▶ Assigned task
Reproduce the part of the listing below that opens with the line containing "right hip: (471, 209, 3)" and closes with the line containing "right shoulder: (74, 67, -32)", including both of those lines. Leave the pictures out of your copy.

▶ Source data

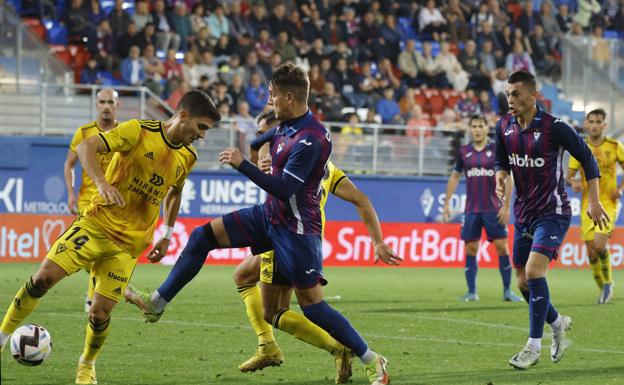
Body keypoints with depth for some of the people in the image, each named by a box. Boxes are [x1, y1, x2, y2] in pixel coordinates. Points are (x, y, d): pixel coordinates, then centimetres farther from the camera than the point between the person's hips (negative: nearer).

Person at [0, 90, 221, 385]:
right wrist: (101, 182, -34)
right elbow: (86, 147, -18)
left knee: (100, 314, -6)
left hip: (129, 244, 3)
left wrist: (167, 235, 20)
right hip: (96, 224, -3)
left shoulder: (187, 157, 6)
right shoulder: (138, 131, -10)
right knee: (43, 278, -14)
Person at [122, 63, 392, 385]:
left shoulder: (310, 139, -24)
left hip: (296, 228, -9)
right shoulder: (286, 126, 3)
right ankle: (158, 302, 8)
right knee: (203, 236, 2)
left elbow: (284, 189, -28)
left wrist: (243, 165, -25)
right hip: (269, 214, 9)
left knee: (312, 306, -7)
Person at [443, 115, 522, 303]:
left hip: (494, 208, -3)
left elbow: (508, 178, -2)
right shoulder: (464, 152, 7)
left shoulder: (496, 150, -2)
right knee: (470, 249, 1)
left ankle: (507, 291, 3)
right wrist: (446, 204, 12)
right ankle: (472, 292, 8)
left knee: (501, 247, -5)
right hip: (471, 209, 3)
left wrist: (506, 206, -8)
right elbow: (454, 177, 17)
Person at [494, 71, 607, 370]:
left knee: (533, 272, -21)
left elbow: (587, 158, -7)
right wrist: (500, 177, -7)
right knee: (523, 283, 9)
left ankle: (534, 346, -11)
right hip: (523, 213, 7)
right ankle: (558, 323, 37)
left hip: (552, 212, -7)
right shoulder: (504, 127, 0)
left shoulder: (554, 128, -17)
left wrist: (593, 201, -8)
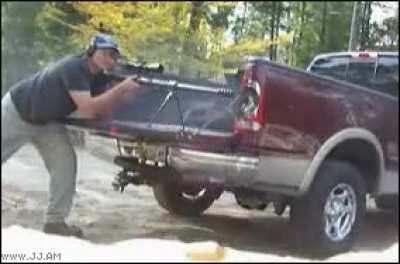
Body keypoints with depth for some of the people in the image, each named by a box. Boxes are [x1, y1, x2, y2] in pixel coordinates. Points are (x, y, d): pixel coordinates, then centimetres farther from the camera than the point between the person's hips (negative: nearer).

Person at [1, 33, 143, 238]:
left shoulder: (98, 77, -8)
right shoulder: (74, 67, -32)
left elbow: (102, 111, -16)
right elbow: (90, 109, -39)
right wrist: (122, 88, -41)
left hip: (47, 121, 7)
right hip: (17, 112, -7)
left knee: (65, 163, -7)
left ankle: (55, 220, -1)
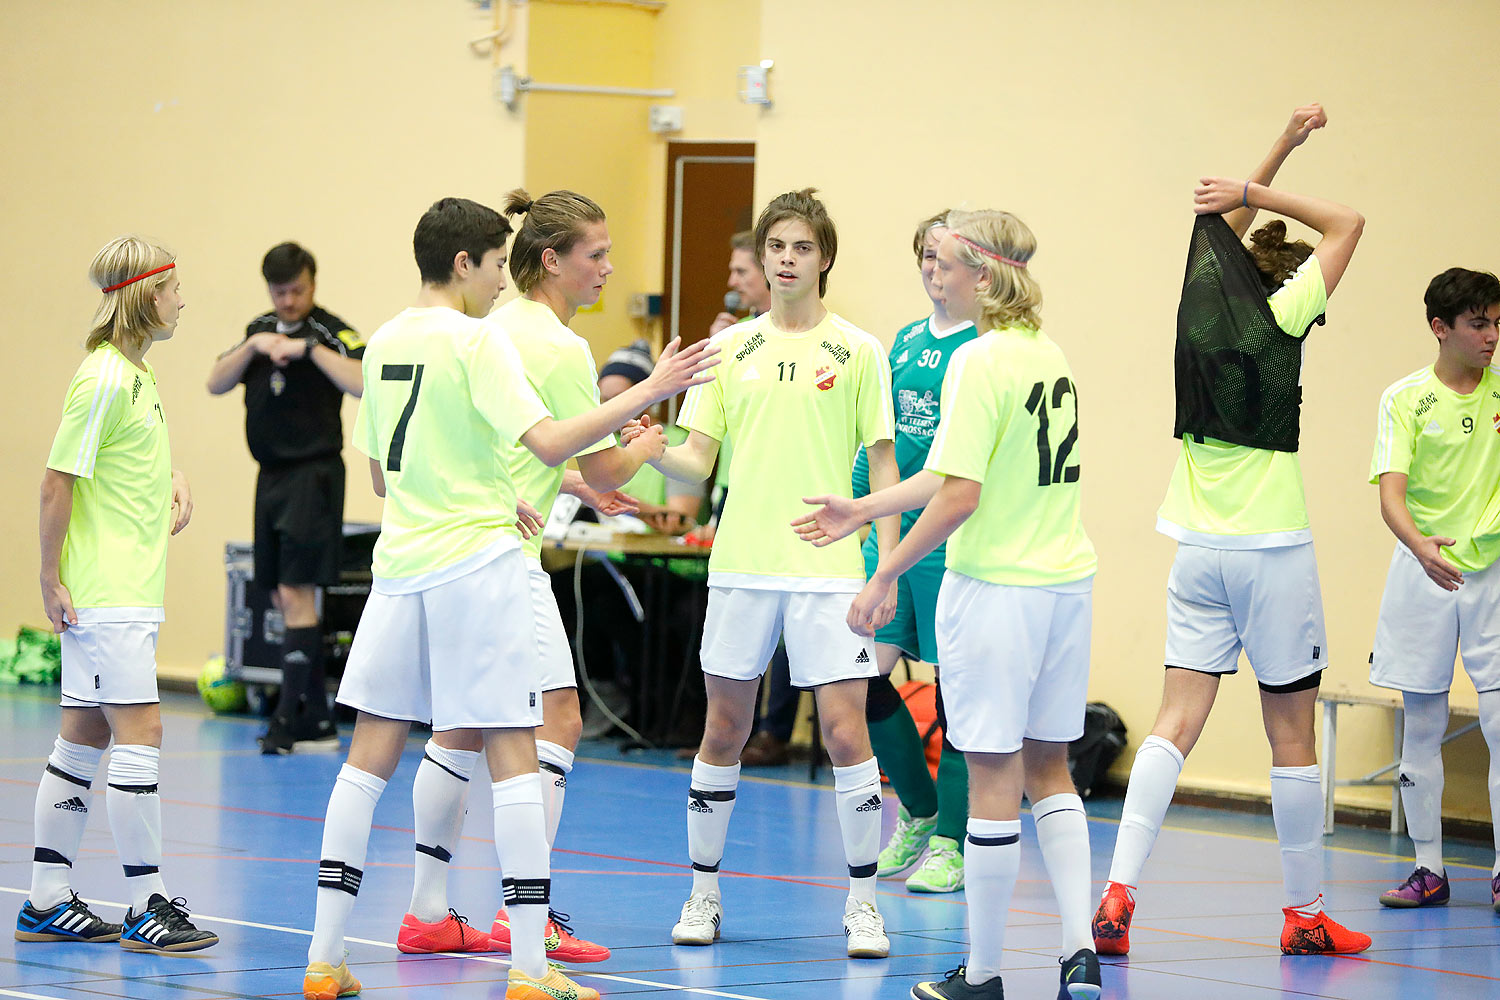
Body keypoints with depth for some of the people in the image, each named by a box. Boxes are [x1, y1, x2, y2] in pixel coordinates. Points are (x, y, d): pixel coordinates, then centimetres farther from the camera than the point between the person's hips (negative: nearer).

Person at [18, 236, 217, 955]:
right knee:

▶ Task answer
right hip: (471, 209, 3)
left wrist: (506, 206, -8)
right elbow: (454, 177, 17)
Person at [494, 71, 607, 370]:
left knee: (533, 272, -21)
left elbow: (587, 158, -7)
right wrist: (500, 177, -7)
right knee: (523, 283, 9)
left ankle: (534, 346, -11)
right hip: (523, 213, 7)
right ankle: (558, 323, 37)
left hip: (552, 212, -7)
right shoulder: (504, 127, 0)
left shoulder: (554, 128, -17)
left wrist: (593, 201, -8)
Body keypoints with depth for some of the people in the image, each named by a box. Boxes are [x1, y1, x2, y2] in pixel coordinates. Points are (x, y, d): pixel coordinates, then centimetres farther from the camera than the point between the person's hips (negative: nearer).

Person at [1, 33, 143, 238]:
left shoulder: (98, 77, -8)
right shoulder: (74, 67, -32)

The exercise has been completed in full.